In the slightly salty sea off the German shoreline rests a wasteland of Nazi bombs, torpedoes and naval mines. Thrown off boats at the end of the World War II and left behind, thousands munitions have become matted together over the years. They comprise a corroding blanket on the shallow, silty ocean floor of the Bay of Lübeck in the western part of the Baltic.
Over the decades, the wartime weapons was overlooked and neglected. A increasing amount of tourists came to the coastal areas and calm waters for jetskiing, kiteboarding and entertainment venues. Below the waves, the munitions deteriorated.
We initially expected to see a lifeless zone, with no organisms because it was all contaminated, states the lead researcher.
When the team went looking to see what they were doing to the marine environment, researchers thought they would find a lifeless zone, with nothing living there because it was all poisoned, states Andrey Vedenin.
What they found astonished them. Vedenin recalls his scientists shouting with surprise when the submersible first transmitted footage. This was a memorable occasion, he notes.
Thousands of marine animals had established habitats amid the weapons, forming a renewed habitat richer than the sea floor around it.
This marine city was testament to the tenacity of marine life. It is actually remarkable how much marine organisms we find in places that are expected to be toxic and risky, he states.
In excess of 40 sea stars had gathered on to one visible piece of TNT. They were dwelling on iron containers, detonator compartments and carrying containers just centimetres from its explosive filling. Marine fish, crustaceans, sea anemones and bivalves were all found on the old munitions. It's similar to a reef ecosystem in terms of the abundance of fauna that was present, says Vedenin.

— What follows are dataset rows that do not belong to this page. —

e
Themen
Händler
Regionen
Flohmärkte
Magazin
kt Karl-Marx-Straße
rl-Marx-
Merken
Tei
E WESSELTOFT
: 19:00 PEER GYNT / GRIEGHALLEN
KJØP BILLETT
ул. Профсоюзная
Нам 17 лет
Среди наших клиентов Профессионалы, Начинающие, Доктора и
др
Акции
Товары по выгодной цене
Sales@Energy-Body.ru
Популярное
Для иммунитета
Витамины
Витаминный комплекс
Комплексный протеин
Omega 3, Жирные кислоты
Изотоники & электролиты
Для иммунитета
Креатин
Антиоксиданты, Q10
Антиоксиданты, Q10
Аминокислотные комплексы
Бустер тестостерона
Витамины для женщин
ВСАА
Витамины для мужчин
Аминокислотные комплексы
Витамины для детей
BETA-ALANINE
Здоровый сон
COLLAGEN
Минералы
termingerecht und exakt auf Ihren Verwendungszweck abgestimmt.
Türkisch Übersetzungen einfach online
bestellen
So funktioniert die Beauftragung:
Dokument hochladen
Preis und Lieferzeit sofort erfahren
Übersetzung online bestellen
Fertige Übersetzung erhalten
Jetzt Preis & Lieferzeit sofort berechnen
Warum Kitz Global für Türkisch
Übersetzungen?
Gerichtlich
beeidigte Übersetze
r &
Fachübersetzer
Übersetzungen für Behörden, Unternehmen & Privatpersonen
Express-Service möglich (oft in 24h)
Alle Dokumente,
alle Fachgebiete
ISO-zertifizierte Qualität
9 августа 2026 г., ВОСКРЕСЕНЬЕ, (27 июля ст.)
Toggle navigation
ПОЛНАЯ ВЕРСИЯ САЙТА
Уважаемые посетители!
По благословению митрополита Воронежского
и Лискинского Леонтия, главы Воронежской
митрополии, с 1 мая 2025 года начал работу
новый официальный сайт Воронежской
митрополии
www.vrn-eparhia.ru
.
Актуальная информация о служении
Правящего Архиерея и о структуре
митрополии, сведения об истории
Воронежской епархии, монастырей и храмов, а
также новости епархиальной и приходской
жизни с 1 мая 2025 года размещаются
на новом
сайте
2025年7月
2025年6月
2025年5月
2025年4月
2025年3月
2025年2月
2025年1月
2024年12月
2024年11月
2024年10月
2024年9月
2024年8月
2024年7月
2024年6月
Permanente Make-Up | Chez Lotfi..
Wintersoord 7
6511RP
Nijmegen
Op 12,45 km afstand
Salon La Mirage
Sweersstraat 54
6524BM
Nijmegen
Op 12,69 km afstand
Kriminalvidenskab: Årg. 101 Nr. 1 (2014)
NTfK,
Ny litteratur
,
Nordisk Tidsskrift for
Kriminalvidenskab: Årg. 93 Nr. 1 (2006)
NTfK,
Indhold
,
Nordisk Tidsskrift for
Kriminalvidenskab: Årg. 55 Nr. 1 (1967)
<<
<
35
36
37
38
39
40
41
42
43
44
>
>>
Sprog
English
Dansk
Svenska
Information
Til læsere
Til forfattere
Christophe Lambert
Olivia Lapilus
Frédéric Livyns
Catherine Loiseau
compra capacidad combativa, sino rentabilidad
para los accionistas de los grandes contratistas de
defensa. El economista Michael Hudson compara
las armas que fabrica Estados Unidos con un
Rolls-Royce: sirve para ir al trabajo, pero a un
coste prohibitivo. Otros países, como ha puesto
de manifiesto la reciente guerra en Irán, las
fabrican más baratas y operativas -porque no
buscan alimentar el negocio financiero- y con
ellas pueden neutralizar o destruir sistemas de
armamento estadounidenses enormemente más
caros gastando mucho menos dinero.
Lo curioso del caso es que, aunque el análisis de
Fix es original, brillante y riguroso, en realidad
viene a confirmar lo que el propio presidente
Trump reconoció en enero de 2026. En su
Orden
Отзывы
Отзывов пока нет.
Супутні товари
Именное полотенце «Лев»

An average of more than 40,000 animals were dwelling on every square metre of the munitions, researchers wrote in their research on the observation. The adjacent region was much less diverse, with only eight thousand organisms on every meter squared.
It is ironic that things that are meant to kill all life are attracting so much life, explains Vedenin. One can observe how the natural world evolves after a devastating occurrence such as the World War II and how, in some way, life returns to the most hazardous locations.
Man-made features such as shipwrecks, wind turbines, oil rigs and pipelines can offer alternatives, compensating for some of the destroyed habitat. This investigation shows that weapons could be similarly advantageous – the proliferation of marine organisms on those in the Bay of Lübeck is likely to be duplicated in other locations.
Between 1946 and 1948, 1.6 million tons of weapons were dumped off the Germany's shoreline. Countless of individuals loaded them in vessels; a portion were deposited in allocated sites, the remainder just discarded at sea en route. This is the first time experts have documented how ocean organisms has adapted.
These places become even more valuable for wildlife as the seas are increasingly stripped by fishing, bottom trawling and boat mooring. Sunken ships and munitions areas effectively function as sanctuaries – they are not official reserves, but virtually any kind of human activity is banned, says Vedenin. As a result a numerous of organisms that are otherwise scarce or diminishing, such as the Baltic cod, are flourishing.
Anywhere armed conflict has taken place in the last century, surrounding seas are usually strewn with weapons, says Vedenin. Many millions of tons of volatile compounds rest in our oceans.
The positions of these weapons are inadequately mapped, in part because of international boundaries, restricted armed forces records and the fact that archives are stored in historical records. They present an explosion and safety hazard, as well as threat from the persistent emission of poisonous compounds.
As the German government and different states start extracting these artifacts, experts aim to preserve the marine communities that have developed nearby. In the Bay of Lübeck munitions are presently being removed.
It would be wise to substitute these steel remains remaining from weapons with some safer, some safe structures, like maybe artificial reefs, suggests Vedenin.
He now aspires that what transpires in Lübeck sets a example for replacing material after explosive extraction in other locations – because also the most destructive weaponry can become foundation for marine organisms.